- Extracted records
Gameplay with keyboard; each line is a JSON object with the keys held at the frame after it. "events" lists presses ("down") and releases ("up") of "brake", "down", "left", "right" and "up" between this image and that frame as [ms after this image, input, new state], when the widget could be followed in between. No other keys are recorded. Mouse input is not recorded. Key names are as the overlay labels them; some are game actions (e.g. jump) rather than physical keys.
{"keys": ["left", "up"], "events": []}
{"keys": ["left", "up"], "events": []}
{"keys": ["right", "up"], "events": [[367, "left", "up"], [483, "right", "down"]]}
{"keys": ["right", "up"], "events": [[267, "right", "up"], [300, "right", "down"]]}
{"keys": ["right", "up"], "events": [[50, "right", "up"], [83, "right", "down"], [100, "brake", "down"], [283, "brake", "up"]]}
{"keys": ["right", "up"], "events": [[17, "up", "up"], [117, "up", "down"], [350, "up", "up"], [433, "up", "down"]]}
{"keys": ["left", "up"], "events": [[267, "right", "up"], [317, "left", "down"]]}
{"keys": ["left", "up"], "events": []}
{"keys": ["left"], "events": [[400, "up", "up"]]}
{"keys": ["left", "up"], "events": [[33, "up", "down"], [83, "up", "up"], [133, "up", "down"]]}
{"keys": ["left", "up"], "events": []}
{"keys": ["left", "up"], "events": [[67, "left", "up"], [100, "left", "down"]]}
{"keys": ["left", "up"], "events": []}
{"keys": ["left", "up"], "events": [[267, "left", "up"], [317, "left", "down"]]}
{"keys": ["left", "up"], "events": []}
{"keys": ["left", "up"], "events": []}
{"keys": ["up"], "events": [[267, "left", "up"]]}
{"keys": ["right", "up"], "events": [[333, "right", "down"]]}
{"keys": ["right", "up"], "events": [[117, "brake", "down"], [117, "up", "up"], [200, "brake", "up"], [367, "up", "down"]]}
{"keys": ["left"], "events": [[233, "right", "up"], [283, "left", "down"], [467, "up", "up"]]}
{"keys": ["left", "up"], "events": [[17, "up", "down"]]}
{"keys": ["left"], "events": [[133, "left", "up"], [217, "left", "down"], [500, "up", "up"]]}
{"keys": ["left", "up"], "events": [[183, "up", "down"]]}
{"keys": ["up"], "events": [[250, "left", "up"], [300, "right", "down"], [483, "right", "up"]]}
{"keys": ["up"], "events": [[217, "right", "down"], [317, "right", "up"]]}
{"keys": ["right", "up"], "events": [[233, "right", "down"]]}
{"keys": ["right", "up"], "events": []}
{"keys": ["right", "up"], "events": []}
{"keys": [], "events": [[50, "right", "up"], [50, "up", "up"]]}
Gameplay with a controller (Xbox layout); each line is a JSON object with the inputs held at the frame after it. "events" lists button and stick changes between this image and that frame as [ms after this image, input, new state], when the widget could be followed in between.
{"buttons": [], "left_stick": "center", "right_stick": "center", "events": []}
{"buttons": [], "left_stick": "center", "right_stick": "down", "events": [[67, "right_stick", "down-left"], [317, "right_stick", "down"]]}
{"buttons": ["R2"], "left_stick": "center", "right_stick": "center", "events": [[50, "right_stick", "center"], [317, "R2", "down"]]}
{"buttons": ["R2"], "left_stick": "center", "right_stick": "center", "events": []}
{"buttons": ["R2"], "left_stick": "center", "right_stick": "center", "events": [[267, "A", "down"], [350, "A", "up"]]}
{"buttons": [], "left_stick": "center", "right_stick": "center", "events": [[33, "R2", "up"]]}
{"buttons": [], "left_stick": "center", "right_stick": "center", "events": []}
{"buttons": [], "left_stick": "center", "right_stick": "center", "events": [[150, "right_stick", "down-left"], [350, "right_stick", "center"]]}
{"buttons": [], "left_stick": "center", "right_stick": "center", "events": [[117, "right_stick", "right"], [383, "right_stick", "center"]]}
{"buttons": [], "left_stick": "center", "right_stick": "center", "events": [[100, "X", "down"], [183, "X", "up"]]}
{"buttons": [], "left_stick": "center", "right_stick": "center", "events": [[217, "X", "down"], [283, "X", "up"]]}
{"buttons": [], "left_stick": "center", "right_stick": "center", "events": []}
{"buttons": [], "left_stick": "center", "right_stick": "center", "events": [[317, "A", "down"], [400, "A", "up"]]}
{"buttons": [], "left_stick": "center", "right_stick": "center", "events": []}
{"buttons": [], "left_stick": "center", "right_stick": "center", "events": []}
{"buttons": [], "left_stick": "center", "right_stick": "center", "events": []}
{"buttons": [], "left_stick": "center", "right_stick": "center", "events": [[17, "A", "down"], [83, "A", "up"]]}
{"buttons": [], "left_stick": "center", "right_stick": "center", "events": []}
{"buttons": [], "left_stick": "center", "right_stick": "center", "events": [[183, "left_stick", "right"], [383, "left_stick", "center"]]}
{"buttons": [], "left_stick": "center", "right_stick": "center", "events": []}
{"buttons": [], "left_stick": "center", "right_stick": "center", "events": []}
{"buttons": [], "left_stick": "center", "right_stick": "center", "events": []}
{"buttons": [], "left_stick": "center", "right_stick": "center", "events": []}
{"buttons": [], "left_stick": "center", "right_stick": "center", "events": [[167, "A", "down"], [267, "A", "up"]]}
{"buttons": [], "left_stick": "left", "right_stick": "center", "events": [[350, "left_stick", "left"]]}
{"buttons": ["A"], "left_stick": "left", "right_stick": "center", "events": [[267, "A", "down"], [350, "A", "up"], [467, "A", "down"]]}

- Aim of the exercise
In full and without change, transcribe every line of the records above.

- Expected answer
Gameplay with keyboard; each line is a JSON object with the keys held at the frame after it. "events" lists presses ("down") and releases ("up") of "brake", "down", "left", "right" and "up" between this image and that frame as [ms after this image, input, new state], when the widget could be followed in between. No other keys are recorded. Mouse input is not recorded. Key names are as the overlay labels them; some are game actions (e.g. jump) rather than physical keys.
{"keys": ["left", "up"], "events": []}
{"keys": ["left", "up"], "events": []}
{"keys": ["right", "up"], "events": [[367, "left", "up"], [483, "right", "down"]]}
{"keys": ["right", "up"], "events": [[267, "right", "up"], [300, "right", "down"]]}
{"keys": ["right", "up"], "events": [[50, "right", "up"], [83, "right", "down"], [100, "brake", "down"], [283, "brake", "up"]]}
{"keys": ["right", "up"], "events": [[17, "up", "up"], [117, "up", "down"], [350, "up", "up"], [433, "up", "down"]]}
{"keys": ["left", "up"], "events": [[267, "right", "up"], [317, "left", "down"]]}
{"keys": ["left", "up"], "events": []}
{"keys": ["left"], "events": [[400, "up", "up"]]}
{"keys": ["left", "up"], "events": [[33, "up", "down"], [83, "up", "up"], [133, "up", "down"]]}
{"keys": ["left", "up"], "events": []}
{"keys": ["left", "up"], "events": [[67, "left", "up"], [100, "left", "down"]]}
{"keys": ["left", "up"], "events": []}
{"keys": ["left", "up"], "events": [[267, "left", "up"], [317, "left", "down"]]}
{"keys": ["left", "up"], "events": []}
{"keys": ["left", "up"], "events": []}
{"keys": ["up"], "events": [[267, "left", "up"]]}
{"keys": ["right", "up"], "events": [[333, "right", "down"]]}
{"keys": ["right", "up"], "events": [[117, "brake", "down"], [117, "up", "up"], [200, "brake", "up"], [367, "up", "down"]]}
{"keys": ["left"], "events": [[233, "right", "up"], [283, "left", "down"], [467, "up", "up"]]}
{"keys": ["left", "up"], "events": [[17, "up", "down"]]}
{"keys": ["left"], "events": [[133, "left", "up"], [217, "left", "down"], [500, "up", "up"]]}
{"keys": ["left", "up"], "events": [[183, "up", "down"]]}
{"keys": ["up"], "events": [[250, "left", "up"], [300, "right", "down"], [483, "right", "up"]]}
{"keys": ["up"], "events": [[217, "right", "down"], [317, "right", "up"]]}
{"keys": ["right", "up"], "events": [[233, "right", "down"]]}
{"keys": ["right", "up"], "events": []}
{"keys": ["right", "up"], "events": []}
{"keys": [], "events": [[50, "right", "up"], [50, "up", "up"]]}
Gameplay with a controller (Xbox layout); each line is a JSON object with the inputs held at the frame after it. "events" lists button and stick changes between this image and that frame as [ms after this image, input, new state], when the widget could be followed in between.
{"buttons": [], "left_stick": "center", "right_stick": "center", "events": []}
{"buttons": [], "left_stick": "center", "right_stick": "down", "events": [[67, "right_stick", "down-left"], [317, "right_stick", "down"]]}
{"buttons": ["R2"], "left_stick": "center", "right_stick": "center", "events": [[50, "right_stick", "center"], [317, "R2", "down"]]}
{"buttons": ["R2"], "left_stick": "center", "right_stick": "center", "events": []}
{"buttons": ["R2"], "left_stick": "center", "right_stick": "center", "events": [[267, "A", "down"], [350, "A", "up"]]}
{"buttons": [], "left_stick": "center", "right_stick": "center", "events": [[33, "R2", "up"]]}
{"buttons": [], "left_stick": "center", "right_stick": "center", "events": []}
{"buttons": [], "left_stick": "center", "right_stick": "center", "events": [[150, "right_stick", "down-left"], [350, "right_stick", "center"]]}
{"buttons": [], "left_stick": "center", "right_stick": "center", "events": [[117, "right_stick", "right"], [383, "right_stick", "center"]]}
{"buttons": [], "left_stick": "center", "right_stick": "center", "events": [[100, "X", "down"], [183, "X", "up"]]}
{"buttons": [], "left_stick": "center", "right_stick": "center", "events": [[217, "X", "down"], [283, "X", "up"]]}
{"buttons": [], "left_stick": "center", "right_stick": "center", "events": []}
{"buttons": [], "left_stick": "center", "right_stick": "center", "events": [[317, "A", "down"], [400, "A", "up"]]}
{"buttons": [], "left_stick": "center", "right_stick": "center", "events": []}
{"buttons": [], "left_stick": "center", "right_stick": "center", "events": []}
{"buttons": [], "left_stick": "center", "right_stick": "center", "events": []}
{"buttons": [], "left_stick": "center", "right_stick": "center", "events": [[17, "A", "down"], [83, "A", "up"]]}
{"buttons": [], "left_stick": "center", "right_stick": "center", "events": []}
{"buttons": [], "left_stick": "center", "right_stick": "center", "events": [[183, "left_stick", "right"], [383, "left_stick", "center"]]}
{"buttons": [], "left_stick": "center", "right_stick": "center", "events": []}
{"buttons": [], "left_stick": "center", "right_stick": "center", "events": []}
{"buttons": [], "left_stick": "center", "right_stick": "center", "events": []}
{"buttons": [], "left_stick": "center", "right_stick": "center", "events": []}
{"buttons": [], "left_stick": "center", "right_stick": "center", "events": [[167, "A", "down"], [267, "A", "up"]]}
{"buttons": [], "left_stick": "left", "right_stick": "center", "events": [[350, "left_stick", "left"]]}
{"buttons": ["A"], "left_stick": "left", "right_stick": "center", "events": [[267, "A", "down"], [350, "A", "up"], [467, "A", "down"]]}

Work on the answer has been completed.